The results of this study detect significantly increasing trends in extreme monthly, seasonal, and annual precipitation. Paradoxically, Elouissi et al. (2016) detected a decreasing trend of total precipitation in the same watershed during the period 1970–2011.

These results converge with the work of several authors (Caloieroa et al. 2016; Brugnara et al. 2012; Alpert et al. 2002; Brunetti et al. 2001), who detected a paradoxical increase in the extreme precipitation records, despite a decrease in totals, in different areas of the Mediterranean basin.

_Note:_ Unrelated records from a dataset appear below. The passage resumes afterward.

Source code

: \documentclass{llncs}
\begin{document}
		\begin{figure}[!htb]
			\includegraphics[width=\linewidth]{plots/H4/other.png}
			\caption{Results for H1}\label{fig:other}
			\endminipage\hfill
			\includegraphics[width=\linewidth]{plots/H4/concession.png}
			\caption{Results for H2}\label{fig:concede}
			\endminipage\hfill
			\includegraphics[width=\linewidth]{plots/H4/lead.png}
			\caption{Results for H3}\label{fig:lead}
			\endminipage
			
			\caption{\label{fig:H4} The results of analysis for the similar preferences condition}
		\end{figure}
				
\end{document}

Faced with different behavior of the extreme rains in the Mediterranean basin, we reiterate the suggestion of Reiser and Kutiel (2011) who propose a detailed regional analysis.

Conclusion

The purpose of this study is to analyze the time series of daily maximum precipitation, to map and to detect significant trends. The study was conducted in the Macta watershed, and the following points are significant for consideration in any future project in the study area.

  1. (a)

    The spatiotemporal distribution of daily extreme rainfall maxima releases values ranging from 118.3 to 264 mm/day. Their locations in the basin switch from 1 month to the next. The most extreme season is spring with 263.7 mm/day rainfall. The most extreme values are located in the North and East of the basin. The coefficients of variation vary between 27 and 48%.

  2. (b)

    Among all years, 1992 was detected as a break-up date with the shift in monthly, seasonal, and annual trends from decline to significant growth.

  3. (c)

    The first period (1970–1992) is characterized by a significant decrease in the trend in the months of March, April, May, and December. The winter and spring seasons show significantly decreasing trend. Annually, 18 stations (44%) have significantly decreasing trends and they are located in the North and East of the basin. On the other hand, 23 stations (56%) have no significant trend. None of the stations has shown a growing trend.

  4. (d)

    The second period (1992–2010) shows a situation opposite to the first one. It implies significant growth in 5 months (January, May, October, November, and December) trends and three seasons (winter, spring, and autumn). It is obvious that the climate change affects all regions except the center of the basin. Annually, 63% of the stations have significantly increasing trends in the north, east, and even south of the watershed.